President Joe Biden would veto the repeal of his two-year waiver of US solar import tariffs if it passed through the House of Representatives, the White House has said.
According to reports from Reuters, the White House said it “strongly opposes” the proposal to remove the waiver, which Biden brought into force by executive order last year. The proposal has been earmarked to go to vote this week after passing through the House of Representatives Committee on the 19th of April.
In January a bipartisan group of lawmakers issued a resolution to repeal the waiver, saying that the US should not allow Chinese importers to violate its trade law at the expense of domestic companies.
Last week, a group of over 400 US solar companies signed a letter urging congress to reject the proposal and warning of US$1 billion in retroactive tariffs that would cause project cancellations and curb the growth the industry has seen since the Inflation Reduction Act passed last summer.
The president’s initial announcement of the waiver was greeted warmly by much of the US solar industry, but experts speaking to PV Tech Premium did raise concerns about the move’s legality and whether it would ultimately be challenged in court.
The White House said that there is no plan to extend the waiver past the initial 2024 end date as domestic manufacturing supply has expanded in the last two years.
The ongoing drama around the tariffs is ultimately about the crux of the US’ energy transition.

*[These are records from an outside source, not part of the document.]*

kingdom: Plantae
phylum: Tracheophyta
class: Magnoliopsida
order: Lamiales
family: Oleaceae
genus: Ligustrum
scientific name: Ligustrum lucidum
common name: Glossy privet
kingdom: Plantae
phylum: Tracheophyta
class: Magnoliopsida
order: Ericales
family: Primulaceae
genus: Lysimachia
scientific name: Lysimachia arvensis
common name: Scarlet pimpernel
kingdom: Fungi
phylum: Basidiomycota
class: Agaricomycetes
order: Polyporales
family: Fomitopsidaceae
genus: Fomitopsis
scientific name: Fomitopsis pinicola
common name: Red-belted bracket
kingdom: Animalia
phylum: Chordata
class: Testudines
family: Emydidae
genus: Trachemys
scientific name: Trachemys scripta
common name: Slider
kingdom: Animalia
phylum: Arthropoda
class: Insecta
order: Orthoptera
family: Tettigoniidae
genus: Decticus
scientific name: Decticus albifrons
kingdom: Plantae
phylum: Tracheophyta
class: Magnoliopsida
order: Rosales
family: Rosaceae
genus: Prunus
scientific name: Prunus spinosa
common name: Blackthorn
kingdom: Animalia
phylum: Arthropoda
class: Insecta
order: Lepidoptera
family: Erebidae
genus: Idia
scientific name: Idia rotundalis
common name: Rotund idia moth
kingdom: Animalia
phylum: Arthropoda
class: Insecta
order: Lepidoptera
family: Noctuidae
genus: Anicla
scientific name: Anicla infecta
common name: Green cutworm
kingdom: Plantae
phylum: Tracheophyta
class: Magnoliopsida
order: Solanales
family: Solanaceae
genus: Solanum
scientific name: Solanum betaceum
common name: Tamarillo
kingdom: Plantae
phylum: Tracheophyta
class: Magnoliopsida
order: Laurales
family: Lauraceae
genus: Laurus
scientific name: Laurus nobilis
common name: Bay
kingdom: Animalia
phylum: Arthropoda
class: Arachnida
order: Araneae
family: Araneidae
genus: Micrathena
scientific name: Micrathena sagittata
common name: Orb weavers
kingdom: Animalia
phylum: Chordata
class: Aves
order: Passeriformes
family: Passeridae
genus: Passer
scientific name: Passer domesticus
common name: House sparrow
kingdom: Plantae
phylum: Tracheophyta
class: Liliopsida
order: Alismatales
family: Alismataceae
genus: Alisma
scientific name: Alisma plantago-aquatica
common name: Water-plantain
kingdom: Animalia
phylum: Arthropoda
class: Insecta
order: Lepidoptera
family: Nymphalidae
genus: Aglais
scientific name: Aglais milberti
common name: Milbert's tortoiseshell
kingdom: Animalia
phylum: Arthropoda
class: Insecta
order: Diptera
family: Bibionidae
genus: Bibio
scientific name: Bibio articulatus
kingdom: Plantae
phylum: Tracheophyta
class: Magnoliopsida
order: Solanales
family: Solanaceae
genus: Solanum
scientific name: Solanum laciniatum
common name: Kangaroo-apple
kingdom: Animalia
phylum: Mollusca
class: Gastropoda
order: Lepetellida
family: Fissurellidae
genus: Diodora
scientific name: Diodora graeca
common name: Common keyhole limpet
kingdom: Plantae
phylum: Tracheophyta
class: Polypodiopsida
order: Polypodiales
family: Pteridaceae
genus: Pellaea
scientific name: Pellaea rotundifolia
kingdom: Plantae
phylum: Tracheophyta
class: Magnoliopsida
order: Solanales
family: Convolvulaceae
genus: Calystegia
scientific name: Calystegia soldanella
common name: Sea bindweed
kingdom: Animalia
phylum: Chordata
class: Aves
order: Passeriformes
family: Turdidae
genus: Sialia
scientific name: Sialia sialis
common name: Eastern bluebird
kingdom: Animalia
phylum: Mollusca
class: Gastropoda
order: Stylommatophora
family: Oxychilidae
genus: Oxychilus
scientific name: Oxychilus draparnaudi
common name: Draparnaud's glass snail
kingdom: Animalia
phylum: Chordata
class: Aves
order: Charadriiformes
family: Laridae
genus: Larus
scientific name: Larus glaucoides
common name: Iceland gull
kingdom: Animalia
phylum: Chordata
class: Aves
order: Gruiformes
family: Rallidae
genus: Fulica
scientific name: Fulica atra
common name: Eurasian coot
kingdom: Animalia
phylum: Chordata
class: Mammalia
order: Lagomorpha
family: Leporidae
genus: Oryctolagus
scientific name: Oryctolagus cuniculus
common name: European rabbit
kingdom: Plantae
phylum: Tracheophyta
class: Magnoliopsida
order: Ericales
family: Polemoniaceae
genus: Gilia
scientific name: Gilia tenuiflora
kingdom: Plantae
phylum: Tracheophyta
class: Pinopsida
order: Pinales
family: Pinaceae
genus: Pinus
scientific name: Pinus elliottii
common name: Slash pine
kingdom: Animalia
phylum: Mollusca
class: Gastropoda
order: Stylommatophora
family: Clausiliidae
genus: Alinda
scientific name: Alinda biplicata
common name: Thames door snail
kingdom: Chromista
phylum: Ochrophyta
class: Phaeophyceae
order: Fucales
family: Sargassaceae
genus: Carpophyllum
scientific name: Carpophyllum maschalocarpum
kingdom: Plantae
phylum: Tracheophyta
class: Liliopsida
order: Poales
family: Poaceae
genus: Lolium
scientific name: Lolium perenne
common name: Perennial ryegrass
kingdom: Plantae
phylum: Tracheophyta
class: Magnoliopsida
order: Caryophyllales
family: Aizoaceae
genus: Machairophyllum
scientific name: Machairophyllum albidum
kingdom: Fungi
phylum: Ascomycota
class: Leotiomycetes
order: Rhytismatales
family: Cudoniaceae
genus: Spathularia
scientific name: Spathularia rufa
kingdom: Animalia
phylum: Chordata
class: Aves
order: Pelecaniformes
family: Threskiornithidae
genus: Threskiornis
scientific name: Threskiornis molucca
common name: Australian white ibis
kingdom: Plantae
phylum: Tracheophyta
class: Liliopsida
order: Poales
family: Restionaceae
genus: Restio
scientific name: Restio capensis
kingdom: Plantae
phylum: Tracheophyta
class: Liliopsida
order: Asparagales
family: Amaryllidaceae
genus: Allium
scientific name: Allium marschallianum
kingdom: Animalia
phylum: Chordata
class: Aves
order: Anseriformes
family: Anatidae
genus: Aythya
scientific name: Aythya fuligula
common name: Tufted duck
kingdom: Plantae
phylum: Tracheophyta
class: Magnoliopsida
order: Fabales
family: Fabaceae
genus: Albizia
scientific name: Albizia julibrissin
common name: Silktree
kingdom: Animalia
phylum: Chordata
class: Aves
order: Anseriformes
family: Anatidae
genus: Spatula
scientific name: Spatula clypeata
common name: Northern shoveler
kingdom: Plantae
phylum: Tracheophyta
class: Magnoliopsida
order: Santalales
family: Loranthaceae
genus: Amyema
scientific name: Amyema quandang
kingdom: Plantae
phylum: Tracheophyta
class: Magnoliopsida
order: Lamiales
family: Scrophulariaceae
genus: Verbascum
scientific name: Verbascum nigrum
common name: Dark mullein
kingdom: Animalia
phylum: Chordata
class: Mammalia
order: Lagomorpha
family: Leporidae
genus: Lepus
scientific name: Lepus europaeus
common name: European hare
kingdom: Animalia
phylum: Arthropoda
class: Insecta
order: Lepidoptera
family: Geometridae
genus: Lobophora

The country is trying to transition its energy supply from gas dominance to renewables (solar being the most readily deployable en masse) whilst simultaneously transitioning from reliance on Chinese supply chains to a self-contained domestic one.
Currently around 80% of the US’ modules come from Southeast Asia, the majority of which were found to be produced by Chinese manufacturers redirecting their operations to avoid import duties.
The original anti-dumping/countervailing duty tariff story can be found here.
Whilst the US market is becoming one of the most attractive in the world for solar investment, solar industry analysts have said that the US will be unable to meet its solar demand with domestic capacity and will need to rely on imports in the coming years.
PV Tech recently published a breakdown of the module technologies the US can expect to dominate in 2023. We forecast that mono-passivated emitter rear contact (PERC) modules will remain the dominant force, but that First Solar’s thin film cadmium telluride (US-made) offerings will account for almost a quarter of the market.